Raoul s’inclina respectueusement devant les deux princesses, salua de Winter et partit. De Winter et la reine continuèrent à s’entretenir quelque temps à voix basse pour que la jeune princesse ne les entendît pas ; mais cette précaution était inutile, celle-ci s’entretenait avec ses pensées. Puis comme de Winter allait prendre congé :

— Écoutez, milord, dit la reine, j’avais conservé cette croix de diamants, qui vient de ma mère, et cette plaque de saint-Michel, qui vient de mon époux ; elles valent à peu près cinquante mille livres. J’avais juré de mourir de faim près de ces gages précieux plutôt que de m’en défaire ; mais aujourd’hui que ces deux bijoux peuvent être utiles à lui ou à ses défenseurs, il faut sacrifier tout à cette espérance. Prenez-les ; et s’il est besoin d’argent pour votre expédition, vendez sans crainte, milord, vendez. Mais si vous trouvez moyen de les conserver, songez, milord, que je vous tiens comme m’ayant rendu le plus grand service qu’un gentilhomme puisse rendre à une reine, et qu’au jour de ma prospérité celui qui me rapportera cette plaque et cette croix sera béni par moi et mes enfants.

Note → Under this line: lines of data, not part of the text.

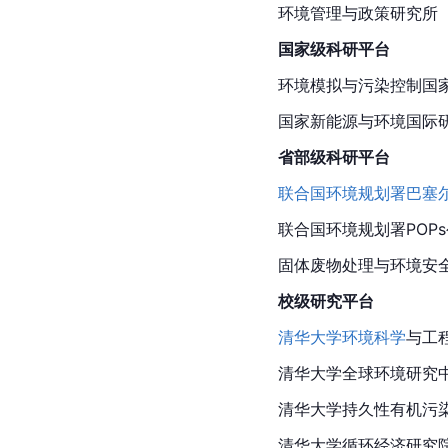
环境管理与政策研究所
国家级科研平台
环境模拟与污染控制国
国家新能源与环境国际
省部级科研平台
联合国环境规划署
巴塞
联合国环境规划署POP
固体废物处理与环境安
校级研究平台
清华大学
环境科学
与工
清华大学全球环境研究
清华大学持久性有机污
清华大学循环经济研究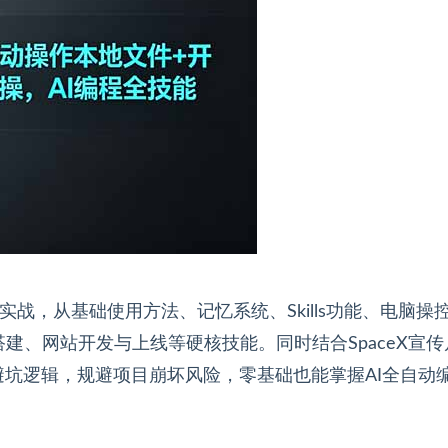
落地实战，从基础使用方法、记忆系统、Skills功能、电脑操
建、网站开发与上线等硬核技能。同时结合SpaceX宣传
避坑逻辑，规避项目崩坏风险，零基础也能掌握AI全自动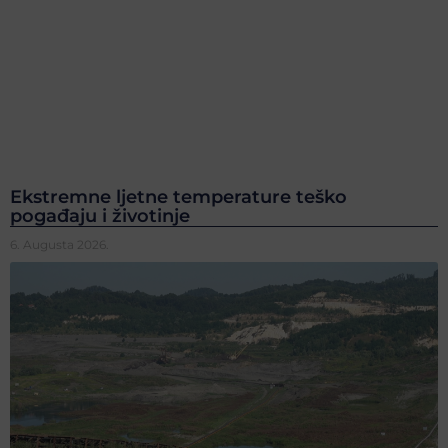
Ekstremne ljetne temperature teško
pogađaju i životinje
6. Augusta 2026.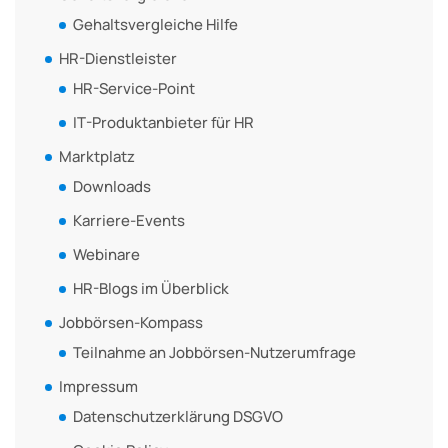
Gehaltsvergleiche Hilfe
HR-Dienstleister
HR-Service-Point
IT-Produktanbieter für HR
Marktplatz
Downloads
Karriere-Events
Webinare
HR-Blogs im Überblick
Jobbörsen-Kompass
Teilnahme an Jobbörsen-Nutzerumfrage
Impressum
Datenschutzerklärung DSGVO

— Madame, dit le Winter, Votre Majesté sera servie par un homme dévoué, je cours déposer en lieu sûr ces deux objets, que je n’accepterais pas s’il nous restait les ressources de notre ancienne fortune, mais nos biens sont confisqués, notre argent comptant est tari et nous sommes arrivés aussi à faire ressource de tout ce que nous possédons. Dans une heure je me rends chez le comte de la Fère, et demain Votre Majesté aura une réponse définitive.

La reine tendit sa main à lord de Winter qui la baisa respectueusement, et se tournant vers sa fille :

— Milord, dit-elle, vous étiez chargé de remettre à cette enfant quelque chose de la part de son père.

De Winter demeura étonné ; il ne savait pas ce que la reine voulait dire. La jeune Henriette s’avança alors souriant et rougissant, et tendit son front au gentilhomme.

— Dites à mon père que roi ou fugitif, vainqueur ou vaincu, puissant ou pauvre, dit la jeune princesse, il a en moi la fille la plus soumise et la plus affectionnée. — Je le sais, madame, répondit de Winter, en touchant de ses lèvres le front d’Henriette.

Puis il partit traversant, sans être reconduit, ces grands appartements déserts et obscurs et essuyant les larmes que, tout blasé qu’il était par cinquante années de vie de cour, il ne pouvait s’empêcher de verser à la vue de cette royale infortune, si digne et si profonde à la fois.